In code, this sets up the two machines:

nodes.machine = { pkgs, ... }: {
    imports = [ commonDesktopModule ];

    networking.hostName = "firewall-test";
};

nodes.unfiltered = { pkgs, ... }: {
    imports = [ commonDesktopModule ];

    common.firewall.enable = false;
    networking = {
        firewall.enable = false;
        hostName = "firewall-disabled";
    };
};

Then the test itself:

# start the servers
machine.succeed("systemd-run --unit blocked-http-server ${pkgs.python3}/bin/python3 -m http.server 18080 --bind 0.0.0.0 --directory /tmp")
unfiltered.succeed("systemd-run --unit unfiltered-http-server ${pkgs.python3}/bin/python3 -m http.server 18080 --bind 0.0.0.0 --directory /tmp")

# wait for start ...

# request fails when the firewall is enabled
unfiltered.fail("${pkgs.curl}/bin/curl --fail --connect-timeout 2 --max-time 3 http://firewall-test:18080/")
# request succeeds when the firewall is disabled
machine.succeed("${pkgs.curl}/bin/curl --fail --max-time 3 http://firewall-disabled:18080/")

Testing DoH

I wanted to configure DNS-over-HTTPS (DoH). Since systemd-resolved does not support it, it needs a bit more work to set up: a DoH-capable resolver and some configuration that the system uses that. There is a Cloudflare test page that shows whether the setup works.

How to test this build-time?

The correct test is to resolve a hostname and then verify that the correct HTTPS request is sent and the response is parsed correctly. There is a lot going on here.

We'll need two machines again: one runs the configuration under test, and the other acts as the HTTPS resolver. We'll need to forward all network traffic to the resolver, irrespective of the destination IP address, and need to add a certificate to the trusted store. This allows the resolver machine to intercept all traffic destined to the internet. Then it's a matter of verifying the request and providing a valid test response.

In code, the certificate is added to the machines:

nodes.ipv4Client = { pkgs, ... }: {
    imports = [ commonDesktopModule ];

    networking.hostName = "doh-upstream-ipv4";

    security.pki.certificateFiles = [ "${dohTestCerts}/ca.pem" ];
};

Then in the test:

# redirect traffic to the resolver
ipv4_client.succeed(f"${pkgs.iproute2}/bin/ip -4 route replace default via {peer_ipv4}")

# start the fake resolver
dns_peer.succeed("systemd-run --unit fake-doh-server ${pkgs.python3}/bin/python3 ${fakeDohServer}")

# send dig and verify the response is the expected IP
command = "${pkgs.dig}/bin/dig @{} {} {} +short +time=5 +tries=1 2>&1".format(server, question, qtype)
last_status, last_output = node.execute(command)

# check output, report success/failure ...

This is a powerful setup: it allows to test how the machine interacts with the internet.

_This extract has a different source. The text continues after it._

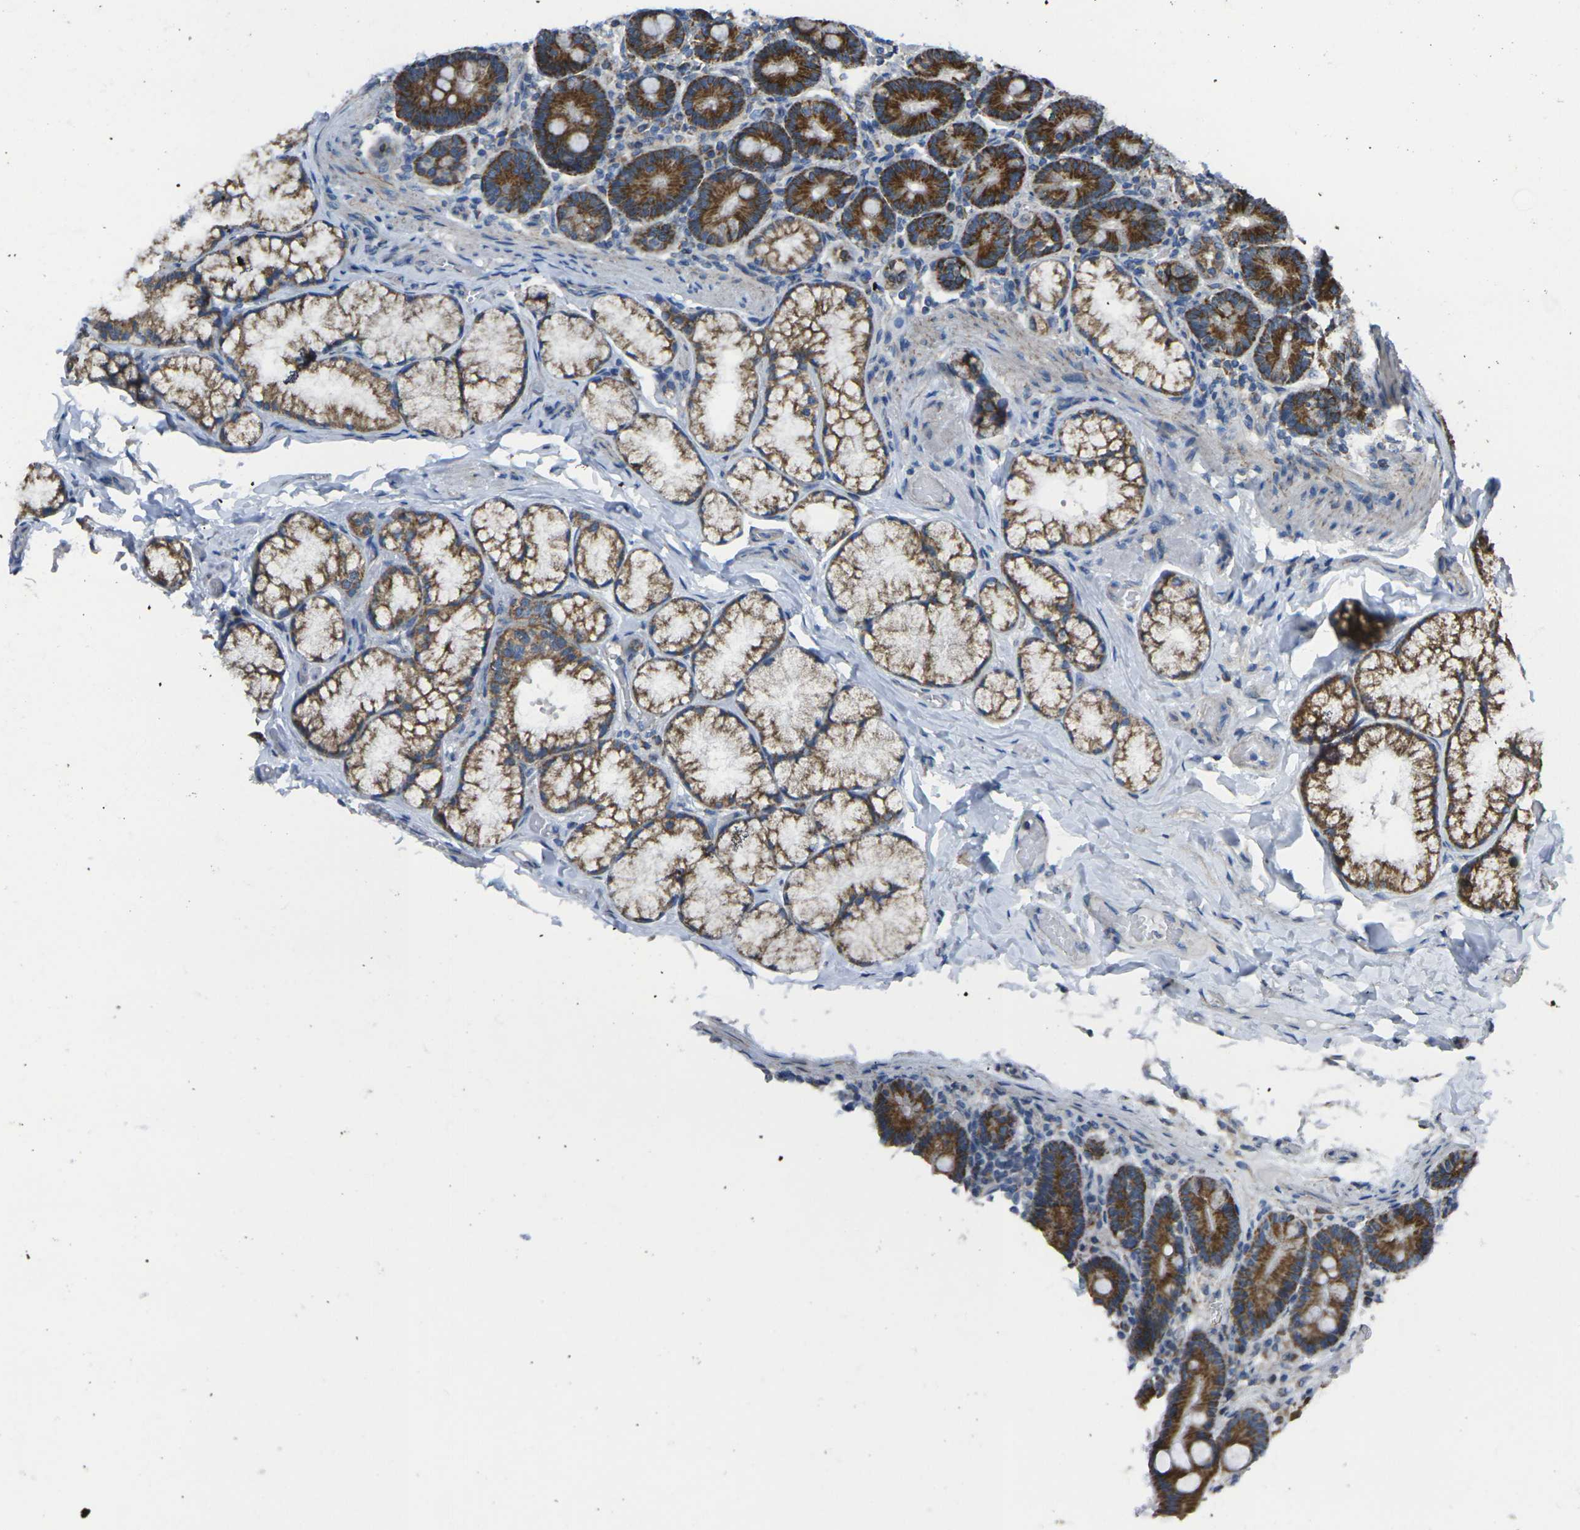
{"staining": {"intensity": "strong", "quantity": ">75%", "location": "cytoplasmic/membranous"}, "tissue": "duodenum", "cell_type": "Glandular cells", "image_type": "normal", "snomed": [{"axis": "morphology", "description": "Normal tissue, NOS"}, {"axis": "topography", "description": "Duodenum"}], "caption": "DAB (3,3'-diaminobenzidine) immunohistochemical staining of normal duodenum shows strong cytoplasmic/membranous protein expression in approximately >75% of glandular cells.", "gene": "TMEM120B", "patient": {"sex": "male", "age": 54}}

In this case, it was that a dig sends an HTTPS request to any of the configured DoH servers, but it opens a lot of doors. Want to test that a certificate is requested from Let's Encrypt and then used in the webserver? It's a matter of implementing the protocol on the second machine. Restic backups running? Intercept the traffic, implement the protocol, verify the responses. While these require some work, having the possibility is a strong argument.

Next steps

I've just started getting familiar with NixOS and I haven't used it for anything serious. The first real test is going to be installing it to a laptop and testing the auto-update feature. The machine configuration will be on GitHub where a periodic action bumps the dependencies and runs the tests, then the laptop is updated from there. If everything goes fine, I'll have a stable and up-to-date distribution combining the advantages of rolling and conservative distros.